Questions to answer:
1. In the telecom news roundup below, which company's technology powers BT's Sovereign Voice service?
2. Translate this sentence from the telecom news roundup below into Spanish: "Orange has expanded its virtual RAN (vRAN) and Open RAN partnership across Europe with Samsung, building on the initial engagement announced in July 2025."

Reading text:
▼▼▼

© BT Group
- BT rides the sovereign services wave
- Orange expands RAN engagement with Samsung
- Telecom Italia completes quantum-safe tests in Milan
In today’s industry news roundup: BT unveils its initial sovereign service; Orange is expanding its virtual and Open RAN engagement with Samsung; Telecom Italia has successfully completed quantum-safe networking tests between datacentres in the Milan area; and more!
As the temperature rises around the topic of digital sovereign services, UK national operator BT Group, which unveiled its sovereign services plan last December, has announced the launch of Sovereign Voice, a “new state-of-the-art sovereign cloud calling system that offers UK businesses a new way to stay connected, bolster resilience and meet changing regulations.” According to the British telco, the service is “hosted entirely in secure UK datacentres and is managed by UK-based, security-cleared staff, allowing customers to access elite cloud calling whilst meeting sovereignty needs… Unlike standard cloud voice services, Sovereign Voice ensures all call routing remains within UK borders,” according to the telco. But like many early sovereign services in Europe, there is a heavy dependency of technology from US-based companies, as BT’s Sovereign Voice service is “powered by Cisco Calling technology to deliver highly secure, sovereign cloud calling.”
Orange has expanded its virtual RAN (vRAN) and Open RAN partnership across Europe with Samsung, building on the initial engagement announced in July 2025. Following a successful deployment that “delivered enhanced quality of service (QoS) and an improved end-user experience, showing performance maturity and operational effectiveness comparable to or better than those of traditional RAN solutions,” the partners have announced they are “advancing their vRAN and Open RAN collaboration by integrating the latest processors into Orange’s networks. This includes Samsung’s AI-powered vRAN with Intel Xeon 6 system-on-a-chip (SoC), which runs on a single commercial off-the-shelf (COTS) server from Dell with a cloud platform from Wind River.”
Telecom Italia (TIM) says it has successfully completed the first live network test in Italy of quantum-safe communications between two datacentres in the Milan area, “validating the use of quantum key distribution for data stream encryption in a real operating environment”. The operator noted in this announcement that the test is “part of a broader set of projects aimed at strengthening the country’s digital sovereignty and, in particular, the security of the entire network-datacentre-cloud ecosystem, with the aim of increasing resilience, operational continuity and the protection of sensitive data.” The test was carried out using technology from Cisco and leveraged the expertise of the TIM Enterprise ecosystem, namely Telsy and QTI for the encryption and quantum security components, and Noovle for the datacentre infrastructure.
UK broadband provider TalkTalk has completed the spinoff of its Business unit into a standalone entity. TalkTalk Business Direct was sold to the company’s own shareholders in a deal worth £95m in October 2023 but continued to maintain access to some TalkTalk Group systems while it built up its own operations – a process it says is now complete, TalkTalk Business Direct CEO Ruth Kennedy noted in this LinkedIn post. The spinoff has now established its own operational infrastructure, modernised system stack and comprehensive service delivery capabilities, and is now operating independently, allowing it to offer customers products beyond connectivity, such as managed services.

▲▲▲

Listed entries:
▼▼▼

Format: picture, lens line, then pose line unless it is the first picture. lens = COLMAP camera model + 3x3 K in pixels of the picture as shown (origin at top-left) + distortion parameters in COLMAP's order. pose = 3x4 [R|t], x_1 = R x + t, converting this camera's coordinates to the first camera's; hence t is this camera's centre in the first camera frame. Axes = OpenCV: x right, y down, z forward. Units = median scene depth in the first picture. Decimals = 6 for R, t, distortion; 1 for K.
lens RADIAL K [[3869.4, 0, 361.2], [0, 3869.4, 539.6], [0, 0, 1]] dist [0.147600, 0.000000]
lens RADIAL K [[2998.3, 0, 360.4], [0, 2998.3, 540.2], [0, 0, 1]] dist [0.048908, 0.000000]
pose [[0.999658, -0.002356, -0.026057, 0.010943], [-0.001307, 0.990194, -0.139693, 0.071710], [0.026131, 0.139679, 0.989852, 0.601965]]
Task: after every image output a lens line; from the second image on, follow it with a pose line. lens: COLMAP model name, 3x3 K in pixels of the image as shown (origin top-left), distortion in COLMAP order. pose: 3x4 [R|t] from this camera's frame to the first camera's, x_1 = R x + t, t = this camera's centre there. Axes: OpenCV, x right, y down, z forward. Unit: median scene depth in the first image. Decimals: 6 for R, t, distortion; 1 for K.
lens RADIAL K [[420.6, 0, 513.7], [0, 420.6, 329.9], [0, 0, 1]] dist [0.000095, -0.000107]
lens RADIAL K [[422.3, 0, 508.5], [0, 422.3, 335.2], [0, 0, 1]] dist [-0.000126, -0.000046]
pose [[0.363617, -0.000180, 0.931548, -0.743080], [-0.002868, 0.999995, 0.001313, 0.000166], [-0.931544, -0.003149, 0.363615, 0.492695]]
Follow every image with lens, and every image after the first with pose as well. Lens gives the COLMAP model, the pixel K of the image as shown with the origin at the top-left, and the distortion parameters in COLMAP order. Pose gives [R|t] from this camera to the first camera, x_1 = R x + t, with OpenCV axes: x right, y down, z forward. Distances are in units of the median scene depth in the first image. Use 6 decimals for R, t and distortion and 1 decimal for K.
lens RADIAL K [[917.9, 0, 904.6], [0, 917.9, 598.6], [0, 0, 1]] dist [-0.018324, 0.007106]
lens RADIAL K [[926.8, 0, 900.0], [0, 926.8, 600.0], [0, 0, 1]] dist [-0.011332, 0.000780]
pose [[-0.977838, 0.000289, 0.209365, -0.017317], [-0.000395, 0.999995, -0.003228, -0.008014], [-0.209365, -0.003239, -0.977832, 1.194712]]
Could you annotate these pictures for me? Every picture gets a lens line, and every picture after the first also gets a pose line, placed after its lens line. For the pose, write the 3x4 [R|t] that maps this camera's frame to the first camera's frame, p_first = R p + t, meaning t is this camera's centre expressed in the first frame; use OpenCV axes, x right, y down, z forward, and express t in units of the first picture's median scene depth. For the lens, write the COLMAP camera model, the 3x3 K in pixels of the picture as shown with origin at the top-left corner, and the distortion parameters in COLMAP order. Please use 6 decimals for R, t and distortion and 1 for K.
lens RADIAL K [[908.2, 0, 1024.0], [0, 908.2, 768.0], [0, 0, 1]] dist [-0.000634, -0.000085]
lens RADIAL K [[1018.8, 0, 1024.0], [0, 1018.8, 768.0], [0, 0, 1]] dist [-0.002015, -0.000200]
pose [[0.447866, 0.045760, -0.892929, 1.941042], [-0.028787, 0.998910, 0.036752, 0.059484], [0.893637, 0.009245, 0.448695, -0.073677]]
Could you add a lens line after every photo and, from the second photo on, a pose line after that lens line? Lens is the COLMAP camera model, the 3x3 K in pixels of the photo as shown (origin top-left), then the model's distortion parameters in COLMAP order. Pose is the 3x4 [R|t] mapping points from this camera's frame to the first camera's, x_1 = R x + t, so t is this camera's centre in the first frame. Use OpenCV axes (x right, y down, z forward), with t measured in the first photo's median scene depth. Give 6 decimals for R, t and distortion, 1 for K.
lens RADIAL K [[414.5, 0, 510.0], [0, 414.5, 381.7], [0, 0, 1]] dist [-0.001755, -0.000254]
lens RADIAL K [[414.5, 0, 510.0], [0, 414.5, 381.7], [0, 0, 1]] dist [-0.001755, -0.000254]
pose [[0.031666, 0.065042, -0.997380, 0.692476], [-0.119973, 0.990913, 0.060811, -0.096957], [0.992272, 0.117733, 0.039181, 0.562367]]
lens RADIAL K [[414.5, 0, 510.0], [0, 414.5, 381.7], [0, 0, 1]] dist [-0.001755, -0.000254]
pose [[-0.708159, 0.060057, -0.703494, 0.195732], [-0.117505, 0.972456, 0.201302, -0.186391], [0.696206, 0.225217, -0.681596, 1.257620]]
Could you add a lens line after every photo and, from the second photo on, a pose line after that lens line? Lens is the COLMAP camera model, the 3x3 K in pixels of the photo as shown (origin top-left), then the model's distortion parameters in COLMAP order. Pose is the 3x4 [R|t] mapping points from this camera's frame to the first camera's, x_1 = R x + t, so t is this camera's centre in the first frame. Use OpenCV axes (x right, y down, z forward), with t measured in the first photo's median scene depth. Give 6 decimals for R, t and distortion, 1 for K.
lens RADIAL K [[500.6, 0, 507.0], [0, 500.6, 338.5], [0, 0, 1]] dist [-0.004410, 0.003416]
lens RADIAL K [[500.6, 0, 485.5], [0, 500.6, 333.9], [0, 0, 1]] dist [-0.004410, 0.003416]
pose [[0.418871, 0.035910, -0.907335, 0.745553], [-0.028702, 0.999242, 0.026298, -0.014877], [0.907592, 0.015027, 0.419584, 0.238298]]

▲▲▲

Answers to the exercise:
1. Cisco, through its Cisco Calling technology.

2. Orange ha ampliado su asociación de RAN virtual (vRAN) y Open RAN con Samsung en toda Europa, a partir de la colaboración inicial anunciada en julio de 2025.